The Institute of Economic Affairs (IEA) has proposed measures which could help government save over GH¢45billion annually, and lessen the impending Domestic Debt Exchange Programme’s (DDEP) impact on the economy.
Anchored on fiscal measures – expenditure cuts and ambitious revenue mobilisation as well as the need for burden sharing – its Executive Director Dr. John Kwakye explained that while savings of GH¢24billion per annum could be realised from a 10 percent expenditure cut across the medium term budget – from 2023 to 2026 – which is estimated to range between GH¢191billion and GH¢285billion, a similar value could be saved with targetted spending in specific areas.
This will help government raise GH¢45billion every year between now and 2026, which will ensure the economy – particularly the financial sector – is spared from crippling shocks while providing the Treasury space to re-profile the nation’s debt.
“We believe the DDEP cost should be spread across the economy to the widest extent possible, in the spirit of burden-sharing,” he said at a media engagement in Accra.
While describing it as a “sensitive subject”, the Institute suggested that significant reductions in public sector compensations – projected at GH¢45billion in 2023 and rising to GH¢70.4billion by 2026 – could also provide much-needed fiscal space going forward.
“There is considerable room to reduce this item. However, it is not just about cutting pay – which may not even be enough in living or economic terms. There is need for a complete review of the system for public sector salaries, allowances, retirement benefits, etc. Doing so will foster fiscal and debt sustainability,” Dr. Kwakye noted.
In addition, the IEA recommended renegotiating Power Purchase Agreements (PPAs) with Independent Power Producers – targetting about half of the annual payments in the medium-term, which it says should save some GH¢12billion annually.

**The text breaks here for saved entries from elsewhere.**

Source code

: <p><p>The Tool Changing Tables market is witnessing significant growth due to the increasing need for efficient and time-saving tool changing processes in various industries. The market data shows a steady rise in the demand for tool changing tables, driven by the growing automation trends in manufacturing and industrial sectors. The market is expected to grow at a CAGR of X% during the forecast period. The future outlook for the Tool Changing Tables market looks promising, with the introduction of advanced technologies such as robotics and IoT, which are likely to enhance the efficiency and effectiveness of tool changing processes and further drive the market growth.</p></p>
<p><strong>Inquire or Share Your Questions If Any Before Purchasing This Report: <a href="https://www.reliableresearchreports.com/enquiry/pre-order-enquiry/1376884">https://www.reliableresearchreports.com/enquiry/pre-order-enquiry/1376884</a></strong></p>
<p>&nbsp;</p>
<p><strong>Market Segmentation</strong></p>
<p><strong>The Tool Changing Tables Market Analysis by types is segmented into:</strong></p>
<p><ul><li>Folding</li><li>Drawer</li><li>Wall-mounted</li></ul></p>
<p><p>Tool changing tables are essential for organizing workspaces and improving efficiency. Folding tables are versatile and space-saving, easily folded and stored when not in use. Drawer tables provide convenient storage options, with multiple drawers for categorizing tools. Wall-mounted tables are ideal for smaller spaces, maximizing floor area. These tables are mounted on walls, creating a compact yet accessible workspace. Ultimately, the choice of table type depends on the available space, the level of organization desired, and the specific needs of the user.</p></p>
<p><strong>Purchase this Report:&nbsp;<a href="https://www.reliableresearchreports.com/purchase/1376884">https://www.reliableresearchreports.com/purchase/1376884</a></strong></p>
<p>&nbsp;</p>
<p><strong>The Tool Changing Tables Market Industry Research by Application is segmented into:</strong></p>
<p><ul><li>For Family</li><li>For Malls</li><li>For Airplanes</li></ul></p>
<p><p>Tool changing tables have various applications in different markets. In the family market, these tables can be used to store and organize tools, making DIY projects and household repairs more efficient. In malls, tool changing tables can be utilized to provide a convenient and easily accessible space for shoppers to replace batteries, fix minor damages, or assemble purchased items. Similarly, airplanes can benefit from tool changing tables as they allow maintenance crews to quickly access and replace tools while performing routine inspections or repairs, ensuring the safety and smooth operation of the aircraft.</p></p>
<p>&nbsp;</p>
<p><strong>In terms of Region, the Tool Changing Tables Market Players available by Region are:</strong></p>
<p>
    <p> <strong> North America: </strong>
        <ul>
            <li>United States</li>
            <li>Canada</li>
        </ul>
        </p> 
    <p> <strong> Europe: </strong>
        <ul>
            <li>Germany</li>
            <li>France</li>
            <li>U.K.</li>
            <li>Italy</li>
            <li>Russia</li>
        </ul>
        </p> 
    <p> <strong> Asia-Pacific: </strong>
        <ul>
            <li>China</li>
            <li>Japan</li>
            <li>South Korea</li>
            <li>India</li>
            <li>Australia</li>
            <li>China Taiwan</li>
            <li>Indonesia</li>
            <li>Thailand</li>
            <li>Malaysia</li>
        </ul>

“Infrastructure is an essential item in the budget, given its large deficit in the country. However, in the current situation where government is struggling to pay its debt, it cannot at the same time afford the expense to deliver needed infrastructure,” the Institute noted; adding that infrastructure spending, if reduced by a third in the medium-term, could save as much as GH¢4.9billion yearly.
Other areas of focus to scale back expenditure include goods and services, energy sector debt transfers, the Office of Government Machinery and some flagship programmes.
While expenditure is being curtailed, revenue must also be enhanced as an added fiscal measure, the IEA noted.
Chief among them is a sweeping hike in the base tax rates for corporate entities, particularly those operating in the extractive, telecommunication and financial sectors; a move the IEA said would raise an additional GH¢15billion annually.
Reacting to concerns that such a move would overburden businesses already operating in a high inflation environment and possibly lead to the exodus of some well-established players, Dr. Kwakye insisted that current rates are among the lowest among the country’s competitors.
Other measures tabled include the introduction of an e-commerce levy to complement the electronic-levy, as well as enforcing laws on property taxes and tax exemptions.
A visiting Fellow at the IEA, Prof. Alexander Bilson Darku, emphasised that these proposals are meant to accompany the DDEP and not necessarily replace it.
He however noted that if the measures were implemented, they would allow for more favourable terms under the Programme: including shorter maturity periods for the new bonds and a new coupon regime of 8 to 12 percent, versus the current term which is capped at 10.65 percent.
“With the huge gains expected from the suggested fiscal measures, if they are implemented in full or even with partial implementation, it may render the gains projected under the DDEP not fully needed and a new version with less ‘haircut’ to bondholders could be introduced,” he opined.
The IEA’s recommendations are likely to find their way into discussions by the technical committee set up by Ministry of Finance, together with representatives from the Individual Bondholders Forum (IBF) to explore viable alternatives to the Programme’s existing terms.
The committee – formed after a meeting between the Finance Minister Ken Ofori Atta and leadership of the IBF on Wednesday, January 18, 2023 – is to, among other things, seek fiscal space in the 2023 budget to allow for exempting the most vulnerable classes of investors.